I have a question regarding rehydrate of the tweet's text. Any help would be appreciated.

This is the source of my data; which is about corona tweets:

source of data set

I have downloaded a data set from it which is in the photo (named 01-feb-2020)

photo of my data set

Then, I filter this data to show me the only tweets from 'GB' which is almost 24000 tweets

totall number of my tweet id

I have used twarc to hydrate my tweets' text as below :

first, install twarc using pip

then, type this in the command line: twarc configure

then, inter consumer key and secret key

then, write a command:

twarc hydrate id.txt > tweet_hydrated.jsonl

But, I only get 18 tweet text out of 24000 tweet id

all that I could hydrate

I have used the hydrator app as well but the result was the same. what am I doing wrong? Is it logical to get 18 out of that large amount of data? Any new suggestion for hydrating tweet text world is appreciated. (sorry for my bad english I am not the naive speaker)

zaraa s
  • 25
  • 4
  • How are you getting from JSON format downloaded, into a CSV format? I'm wondering whether the Tweet ID values are valid. – Andy Piper Aug 05 '20 at 12:51
  • I've managed to reproduce this now, and I believe that in the process of converting your JSON input to CSV / Excel to a list of Tweet IDs to hydrate, you are probably using JavaScript (?) and the Tweet IDs are losing their accuracy. The clue was when I noticed all of the Tweet IDs ending in 0000 in my Excel column. You'll need to use a more precise method of getting the Tweet IDs into twarc. – Andy Piper Aug 05 '20 at 13:23
  • you are correct. I was able to get data after changing my method of getting Tweet ID. At first, since the amount was small I just copy-paste Tweet ID. But then, I have been told to write proper code for that to get tweet id. which solves my problem. thank you so much. – zaraa s Aug 05 '20 at 18:15
  • If you add your comment as an answer I can mark it as the accepted answer. – zaraa s Aug 05 '20 at 18:27

2 Answers2

1

The Tweet ID collection method (which was copy-pasting ) was not correct. After writing a proper code to save tweet ID into text file, the problem has been solved.

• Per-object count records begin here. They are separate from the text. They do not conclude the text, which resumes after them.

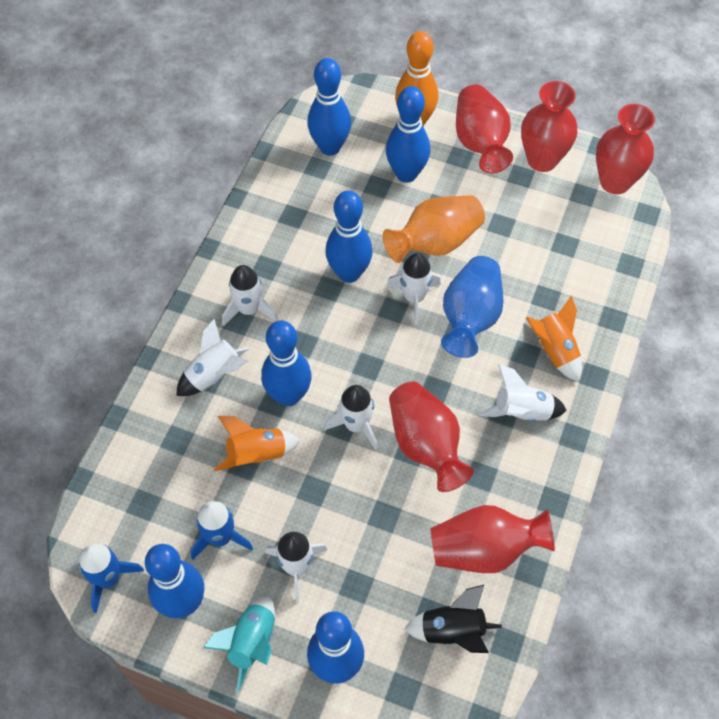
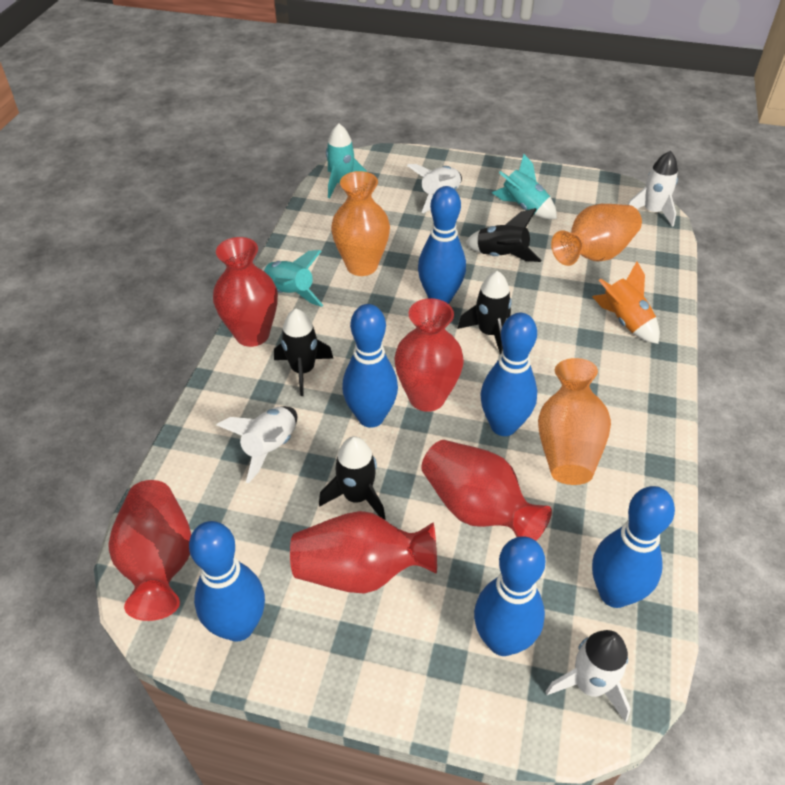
black rocket: [404,585,502,653] = 1 -> [274,308,333,396] [319,436,385,520] [457,271,512,354] [465,208,542,262] = 4
blue rocket: [79,543,144,613] [191,501,253,560] = 2 -> none = 0
blue vase: [441,256,504,358] = 1 -> none = 0
orange bowling pin: [395,31,438,126] = 1 -> none = 0
orange rocket: [214,416,300,471] [526,295,582,382] = 2 -> [592,262,660,344] = 1
orange vase: [383,195,485,263] = 1 -> [331,171,390,276] [538,358,611,485] [551,204,642,266] = 3
turquoise rocket: [203,596,275,691] = 1 -> [261,250,323,307] [326,123,367,198] [492,154,557,219] = 3
white rocket: [176,319,248,396] [222,265,278,326] [265,532,327,602] [323,385,378,450] [386,253,441,325] [479,364,567,422] = 6 -> [217,406,297,483] [407,164,462,213] [545,630,631,722] [628,151,678,227] = 4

Also, Andy Piper mentioned the same thing in the comment part which I copy past here.

How are you getting from JSON format downloaded, into a CSV format? I'm wondering whether the Tweet ID values are valid. – Andy Piper 5 hours ago

I've managed to reproduce this now, and I believe that in the process of converting your JSON input to CSV / Excel to a list of Tweet IDs to hydrate, you are probably using JavaScript (?) and the Tweet IDs are losing their accuracy. The clue was when I noticed all of the Tweet IDs ending in 0000 in my Excel column. You'll need to use a more precise method of getting the Tweet IDs into twarc

zaraa s
  • 25
  • 4
0

I've managed to reproduce this now, and I believe that in the process of converting your JSON input to CSV / Excel to a list of Tweet IDs to hydrate, you are probably using JavaScript (?) and the Tweet IDs are losing their accuracy. The clue was when I noticed all of the Tweet IDs ending in 0000 in my Excel column. You'll need to use a more precise method of getting the Tweet IDs into twarc.

Andy Piper
  • 11,422
  • 2
  • 26
  • 49